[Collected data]
━━━━

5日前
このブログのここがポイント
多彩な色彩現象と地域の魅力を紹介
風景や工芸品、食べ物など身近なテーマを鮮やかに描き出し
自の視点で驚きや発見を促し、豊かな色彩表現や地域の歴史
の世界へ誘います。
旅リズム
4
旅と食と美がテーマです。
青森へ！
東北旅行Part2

━━━━

EXERCISE DESCRIPTION
The answer should be an exact reproduction of all the entries.

YOUR RESPONSE
5日前
このブログのここがポイント
多彩な色彩現象と地域の魅力を紹介
風景や工芸品、食べ物など身近なテーマを鮮やかに描き出し
自の視点で驚きや発見を促し、豊かな色彩表現や地域の歴史
の世界へ誘います。
旅リズム
4
旅と食と美がテーマです。
青森へ！
東北旅行Part2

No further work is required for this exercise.